E Mademoiselle, que preferiu sempre os diários de crônicas mundanas, agora toma nervosamente o “Jornal do Commercio” das mãos do vendedor. Pois é a verdade. Mademoiselle hoje é ‘o mais atento e constante leitor’ do Jornal do Commercio em Petrópolis. E abrindo a folha, os seus olhos correm alvoroçados as colunas dos telegramas.
O que será? Notícias da guerra? Algum voluntário patrício que estaria atualmente na Legião Estrangeira do Exército Francês?
Afinal, ela encontrou o que desejava na leitura feita com a maior emoção. Deixou o jornal cair sobre o regaço, deu um suspiro de alívio como quem tira um peso do coração, sorriu, tudo isso enquanto os olhos se umedeceram, preparando o choro.
Concluímos: tem o noivo na guerra, acaba de ler que foi ferido, mas escapou da morte e recebeu condecoração, a Medalha Militar ou a Legião de Honra.

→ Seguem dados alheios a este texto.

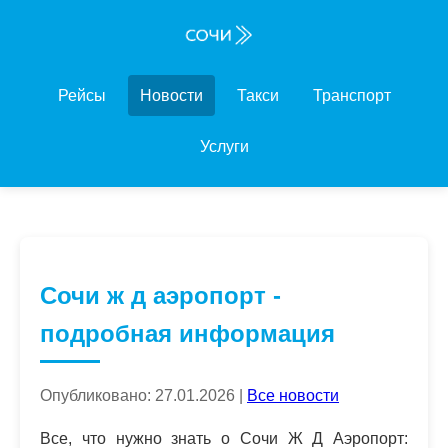
Рейсы
Новости
Такси
Транспорт
Услуги
Сочи ж д аэропорт -
подробная информация
Опубликовано: 27.01.2026 |
Все новости
Все, что нужно знать о Сочи Ж Д Аэропорт: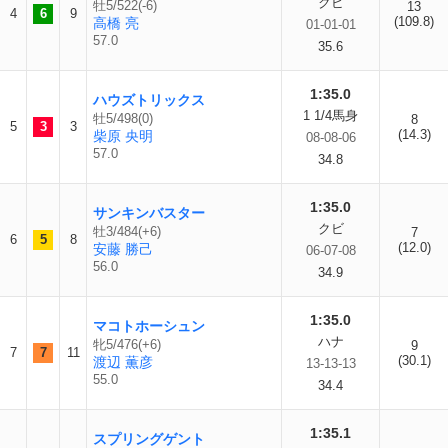
クビ
牡5/522(-6)
13
4
6
9
(109.8)
高橋 亮
01-01-01
57.0
35.6
1:35.0
ハウズトリックス
1 1/4馬身
牡5/498(0)
8
5
3
3
(14.3)
柴原 央明
08-08-06
57.0
34.8
1:35.0
サンキンバスター
クビ
牡3/484(+6)
7
6
5
8
(12.0)
安藤 勝己
06-07-08
56.0
34.9
1:35.0
マコトホーシュン
ハナ
牝5/476(+6)
9
7
7
11
(30.1)
渡辺 薫彦
13-13-13
55.0
34.4
1:35.1
スプリングゲント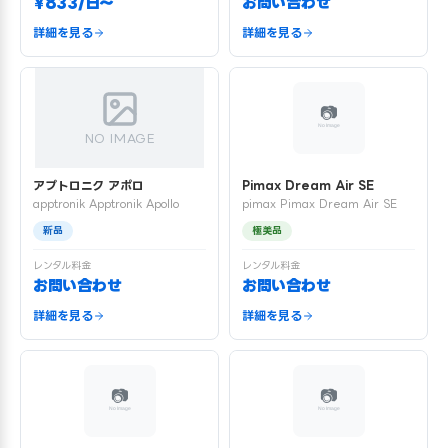
¥833/日〜
お問い合わせ
詳細を見る
詳細を見る
NO IMAGE
アプトロニク アポロ
Pimax Dream Air SE
apptronik Apptronik Apollo
pimax Pimax Dream Air SE
新品
極美品
レンタル料金
レンタル料金
お問い合わせ
お問い合わせ
詳細を見る
詳細を見る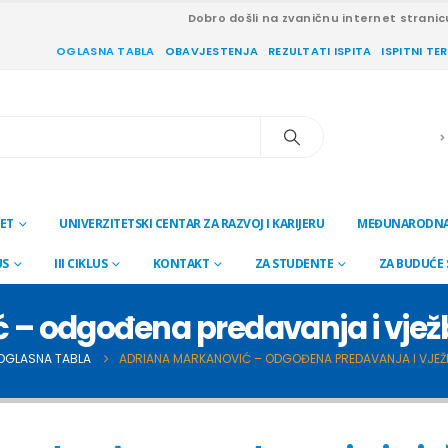
Dobro došli na zvaničnu internet stranic
OGLASNA TABLA
OBAVJESTENJA
REZULTATI ISPITA
ISPITNI TE
ET
UNIVERZITETSKI CENTAR ZA RAZVOJ I KARIJERU
MEĐUNARODNA
US
III CIKLUS
KONTAKT
ZA STUDENTE
ZA BUDUĆE
– odgođena predavanja i vježbe 
OGLASNA TABLA
ADRIANA MARKANOVIĆ – ODGOĐENA PREDAVANJA I VJEŽBE 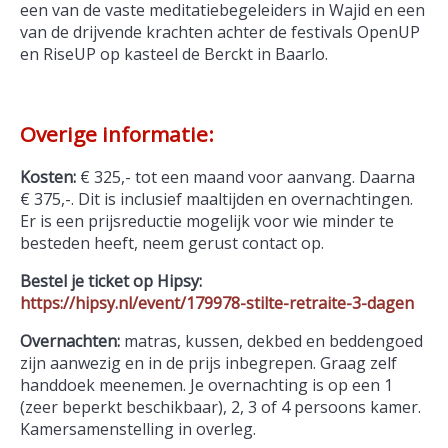
een van de vaste meditatiebegeleiders in Wajid en een
van de drijvende krachten achter de festivals OpenUP
en RiseUP op kasteel de Berckt in Baarlo.
Overige informatie:
Kosten:
€ 325,- tot een maand voor aanvang. Daarna
€ 375,-. Dit is inclusief maaltijden en overnachtingen.
Er is een prijsreductie mogelijk voor wie minder te
besteden heeft, neem gerust contact op.
Bestel je ticket op Hipsy:
https://hipsy.nl/event/179978-stilte-retraite-3-dagen
Overnachten:
matras, kussen, dekbed en beddengoed
zijn aanwezig en in de prijs inbegrepen. Graag zelf
handdoek meenemen. Je overnachting is op een 1
(zeer beperkt beschikbaar), 2, 3 of 4 persoons kamer.
Kamersamenstelling in overleg.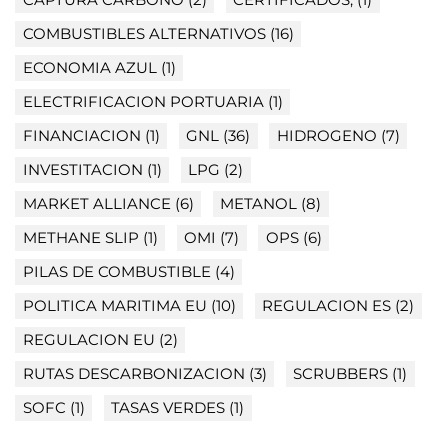
COMBUSTIBLES ALTERNATIVOS
(16)
ECONOMIA AZUL
(1)
ELECTRIFICACION PORTUARIA
(1)
FINANCIACION
(1)
GNL
(36)
HIDROGENO
(7)
INVESTITACION
(1)
LPG
(2)
MARKET ALLIANCE
(6)
METANOL
(8)
METHANE SLIP
(1)
OMI
(7)
OPS
(6)
PILAS DE COMBUSTIBLE
(4)
POLITICA MARITIMA EU
(10)
REGULACION ES
(2)
REGULACION EU
(2)
RUTAS DESCARBONIZACION
(3)
SCRUBBERS
(1)
SOFC
(1)
TASAS VERDES
(1)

Resolvido o problema, quisemos saborear o prazer da vitória da nossa observação. Aproximamo-nos de Mlle, e expusemos todas nossas conjecturas, à queima-roupa, satisfeitos conosco mesmo por nossa perspicácia. Mlle. sorriu e respondeu-nos, mostrando o que acabava de ler.
- Está enganado. Veja...
Vimos, lemos. Era um telegrama de Belém do Pará. O seu conteúdo:
Belém 9. De todos os jogos entre os footballers cariocas e paraenses, o mais equilibrado e renhido foi o match entre o Flamengo e o Club do Remo, terminando por vitória do Flamengo etc
- Ora, bolas...
- Ora bolas coisíssima nenhuma. É isso mesmo o que o Sr. está vendo aí. Três gols a dois, reportados lá do Pará. E não adianta insistir, porque não abandono o meu Club...
E, antes de correr para o canto oposto do largo, em busca de uma camarada, ainda exclamou:


- Hurrah, hurrah, hurrah, FLA-MEN-GO!!!”